Embedded systems may have limited resources including memory. This can definitely impact the targeted system for implementing DevOps. Within the purview of DevOps, continuous deployment and continuous monitoring on embedded systems with limited resources will have an impact.
For continuous deployment, for example, a lot will depend on the design and architecture of how the firmware update is deployed on a particular device. For continuous monitoring, non-functional parameters like reliability and performance assume prime importance as a lot will depend on how remote updates and monitoring can be implemented without hindering the performance of the device. Also. methods to extract data and pre-processing with a dynamic rule engine before it reaches the cloud is very important.
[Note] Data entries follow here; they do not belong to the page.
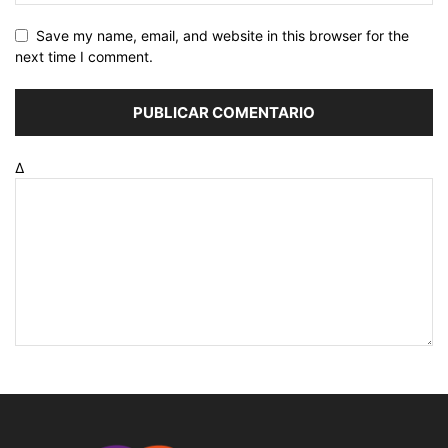
Save my name, email, and website in this browser for the
next time I comment.
Δ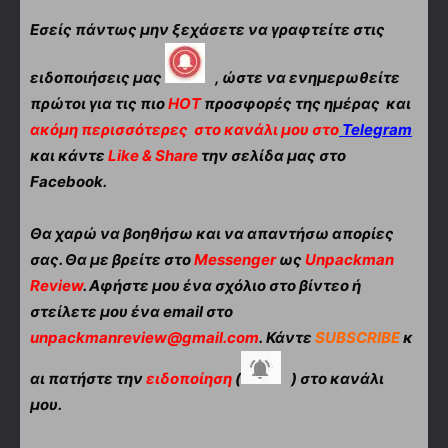
Εσείς πάντως μην ξεχάσετε να γραφτείτε στις
ειδοποιήσεις μας
, ώστε να ενημερωθείτε
πρώτοι για τις πιο
HOT
προσφορές της ημέρας και
ακόμη περισσότερες
στο κανάλι μου στο
Telegram
και κάντε
Like & Share
την σελίδα μας στο
Facebook.
Θα χαρώ να βοηθήσω και να απαντήσω απορίες
σας. Θα με βρείτε στο
Messenger
ως
Unpackman
Review
. Αφήστε μου ένα σχόλιο στο βίντεο ή
στείλετε μου ένα email στο
unpackmanreview@gmail.com
. Κάντε
SUBSCRIBE
κ
αι πατήστε την
ειδοποίηση
(
) στο κανάλι
μου.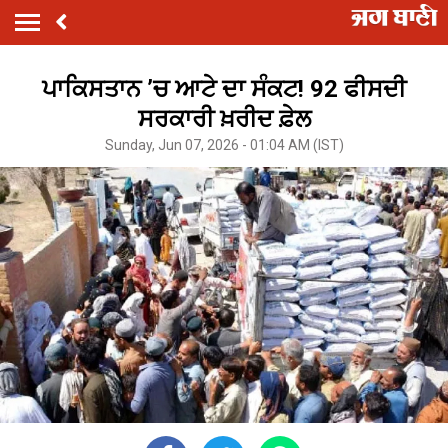
ਪਾਕਿਸਤਾਨ ’ਚ ਆਟੇ ਦਾ ਸੰਕਟ! 92 ਫੀਸਦੀ
ਸਰਕਾਰੀ ਖ਼ਰੀਦ ਫ਼ੇਲ
Sunday, Jun 07, 2026 - 01:04 AM (IST)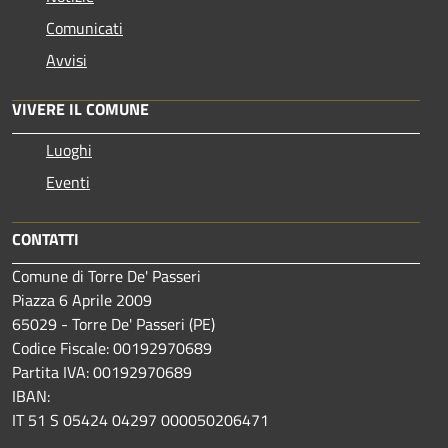
Comunicati
Avvisi
VIVERE IL COMUNE
Luoghi
Eventi
CONTATTI
Comune di Torre De' Passeri
Piazza 6 Aprile 2009
65029 - Torre De' Passeri (PE)
Codice Fiscale: 00192970689
Partita IVA: 00192970689
IBAN:
IT 51 S 05424 04297 000050206471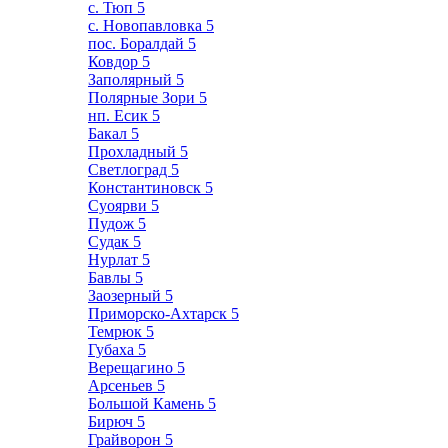
с. Тюп
5
с. Новопавловка
5
пос. Боралдай
5
Ковдор
5
Заполярный
5
Полярные Зори
5
нп. Есик
5
Бакал
5
Прохладный
5
Светлоград
5
Константиновск
5
Суоярви
5
Пудож
5
Судак
5
Нурлат
5
Бавлы
5
Заозерный
5
Приморско-Ахтарск
5
Темрюк
5
Губаха
5
Верещагино
5
Арсеньев
5
Большой Камень
5
Бирюч
5
Грайворон
5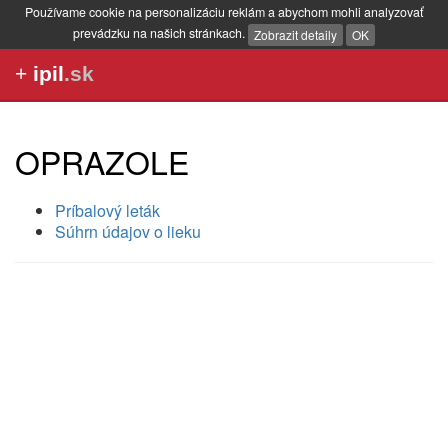
Používame cookie na personalizáciu reklám a abychom mohli analyzovať
prevádzku na našich stránkach.
Zobrazit detaily
OK
+
ipil
.sk
OPRAZOLE
Príbalový leták
Súhrn údajov o lieku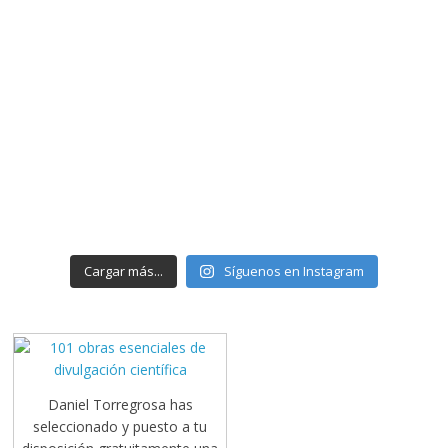
Cargar más...
Síguenos en Instagram
Daniel Torregrosa has
seleccionado y puesto a tu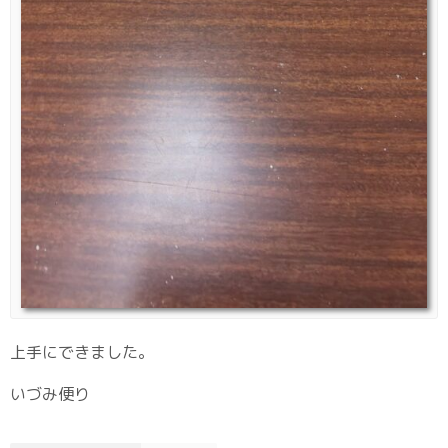
上手にできました。
いづみ便り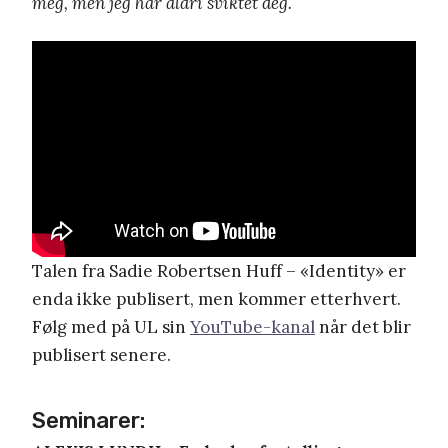
meg, men jeg har aldri sviktet deg.
Talen fra Sadie Robertsen Huff – «Identity» er
enda ikke publisert, men kommer etterhvert.
Følg med på UL sin
YouTube-kanal
når det blir
publisert senere.
Seminarer: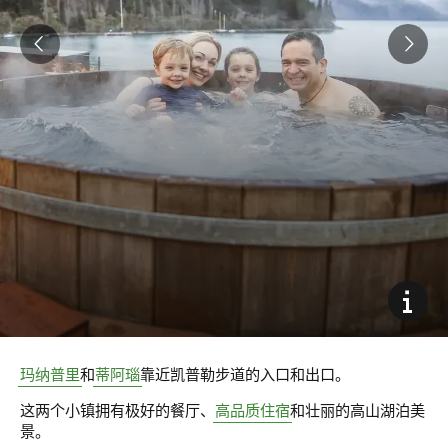
玛纳普里
和
蒂阿瑙
靠近凯普勒步道的入口和出口。
这两个小镇拥有极好的餐厅、
高品质住宿
和壮丽的高山湖泊美
景。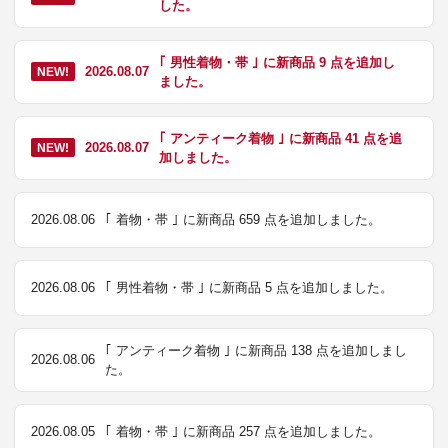
した。
｢ 男性着物・帯 ｣ に新商品 9 点を追加し
2026.08.07
NEW!
ました。
｢ アンティーク着物 ｣ に新商品 41 点を追
2026.08.07
NEW!
加しました。
2026.08.06
｢ 着物・帯 ｣ に新商品 659 点を追加しました。
2026.08.06
｢ 男性着物・帯 ｣ に新商品 5 点を追加しました。
｢ アンティーク着物 ｣ に新商品 138 点を追加しまし
2026.08.06
た。
2026.08.05
｢ 着物・帯 ｣ に新商品 257 点を追加しました。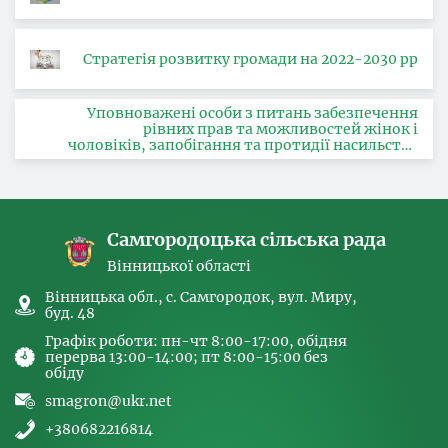
Стратегія розвитку громади на 2022-2030 рр
Уповноважені особи з питань забезпечення
рівних прав та можливостей жінок і
чоловіків, запобігання та протидії насильству
за ознакою статі, з питань здійснення заходів,
спрямованих на попередження торгівлі
людьми та координатора
Самгородоцька сільська рада
Вінницької області
Вінницька обл., с. Самгородок, вул. Миру,
буд. 48
Графік роботи: пн-чт 8:00-17:00, обідня
перерва 13:00-14:00; пт 8:00-15:00 без
обіду
smagron@ukr.net
+380682216814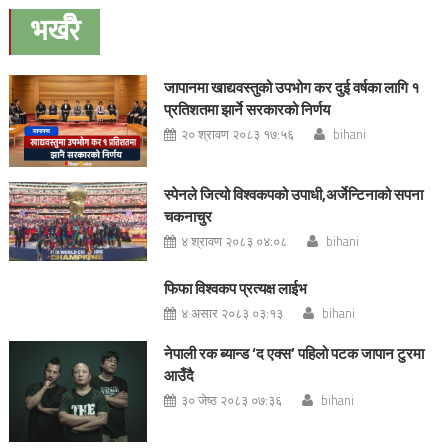
navigation
भर्खरै
जापानमा खाद्यवस्तुको उपभोग कर दुई वर्षका लागि १
प्रतिशतमा झार्ने सरकारको निर्णय
२० श्रावण २०८३ १७:५६
bihani
स्पेनले जित्यो विश्वकपको उपाधी,अर्जेन्टिनाको सपना
चकनाचुर
४ श्रावण २०८३ ०४:०८
bihani
फिफा विश्वकप प्रत्यक्ष लाईभ
४ असार २०८३ ०३:१३
bihani
नेपाली रक ब्यान्ड ‘द एक्स’ पहिलो पटक जापान टुरमा
आउँदै
३० जेष्ठ २०८३ ०७:३६
bihani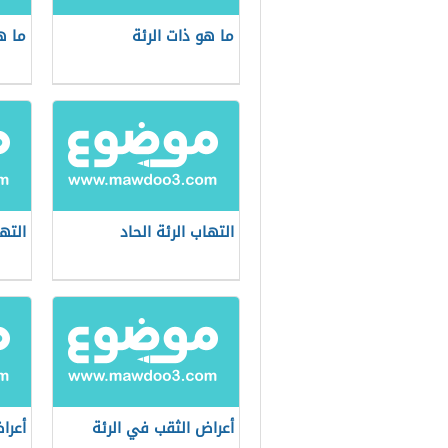
ما هو ذات الرئة
ما ه
التهاب الرئة الحاد
الته
أعراض الثقب في الرئة
أعرا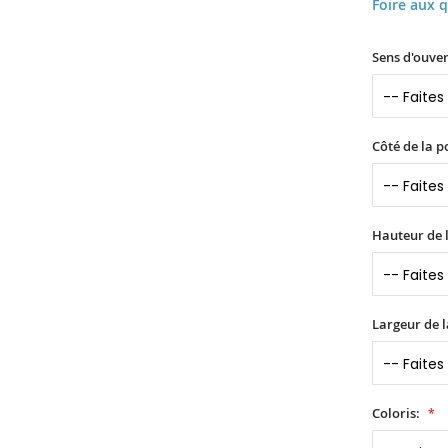
Foire aux 
Sens d'ouver
Côté de la p
Hauteur de l
Largeur de l
Coloris:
The common refrain of enterprises working on IoT projects is that at a given time, there's simply not enough talented resources with the right skills and expertise to sync with project timelines. Ensuring the timely availability of technical staff and skills is an important and desirable trait. Additionally, one has to factor in resistance to new technologies, practices and processes by the workforce. Depending on the requirement, outside expertise may be in order with service providers plugging the gap by bringing in additional skills.
 Manyika, James; Chui, Michael; Bisson, Peter; Woetzel, Jonathan; Dobbs, Richard; Bughin, Jacques; Aharon, Dan. “Unlocking the potential of the Internet of Things.” June 2015. McKinsey.com. 19 January 2017.